Components of the Methodological Framework
- Problem analysis
- Basic concepts of ecology, equilibrium and synergy
- Activities for group agro-ecological appraisals of farms and watersheds, including recording ecological histories, identifying weak links in the ecological chain and limiting factors in production, selecting principal problems, understanding their causes and proposing possible solutions
- Experimentation based on overcoming limiting factors, controlling variables
- Making valid comparisons and accurate measurements within the group
- Developing working hypothesis and designing experiments to test these
- Methods for recording observations and results
- Horizontal communication
- Developing natural resource management models
- Spreading traditional best agricultural practices/technologies relating to land development, water management, seed sowing, germination, storage and exchange mechanisms, pest management, harvesting, post-harvest technologies etc.

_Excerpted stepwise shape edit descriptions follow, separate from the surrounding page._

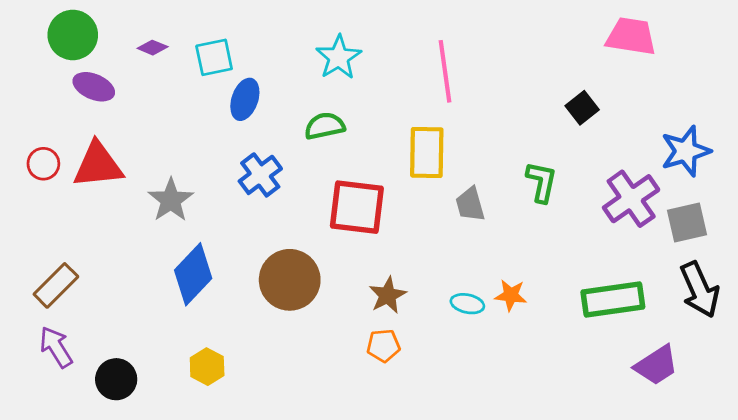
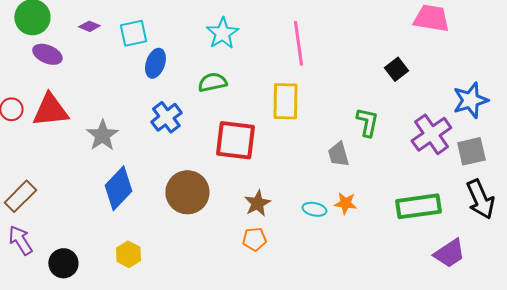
gray trapezoid: (470, 204) -> (338, 154), moved

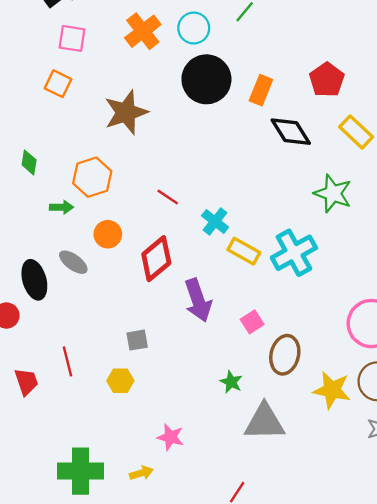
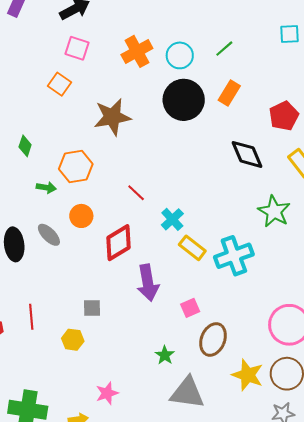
orange rectangle: (261, 90) -> (229, 93), moved
pink star: (170, 437) -> (107, 393), turned 30

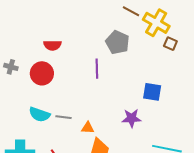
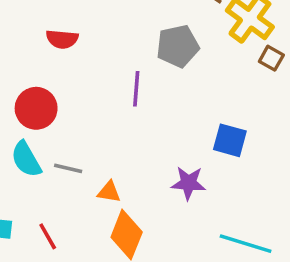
gray pentagon: (117, 42) -> (178, 46), turned 30
red circle: (42, 73) -> (36, 108), moved
cyan semicircle: (39, 114) -> (26, 159), turned 35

Guidelines for External Agencies to Facilitate a Farmer-to-Farmer Extension System
- Actively promote the development of sustainable, low-external input farming systems
- Provide direct and indirect technical, financial and managerial support for groups of farmer promoters.
- Train and orient farmer extensionists methodologically and technically in their new support roles.
- Document farmers’ experiences and testimonies in sustainable agriculture and make them available to different stakeholders through various communication channels preferably pictorials and mass media.
- Provide local, regional and national opportunities for farmer gatherings and exchanges, workshops etc.
Farmer-to-Farmer extension approach would also be relevant for regional agricultural policymakers, as the information obtained from the farmers from diverse agro-ecological situations will help make agricultural programmes more pragmatic. The programmes would better reflect farmer demands and enable effective implementation. It is also likely to give policymakers insight into the possible new roles for the agriculture extension workers, providing a rationale for redesigning their role as “carriers” of information.
The promotion of Farmer-to-Farmer extension systems should be driven by local farmers’ networks. This approach would facilitate ongoing dialogue among farmers in the district, fostering the exchange of sustainable agricultural practices pioneered by innovative farmers. The dissemination of relevant technologies would become more accessible through this network. Furthermore, these farmer gatherings have the potential to evolve into farmers’ organizations in the future, serving as advocacy groups at the district level. These organizations could advocate for farmers’ rights, effectively address their concerns and constraints with the state, and ensure their voices are heard.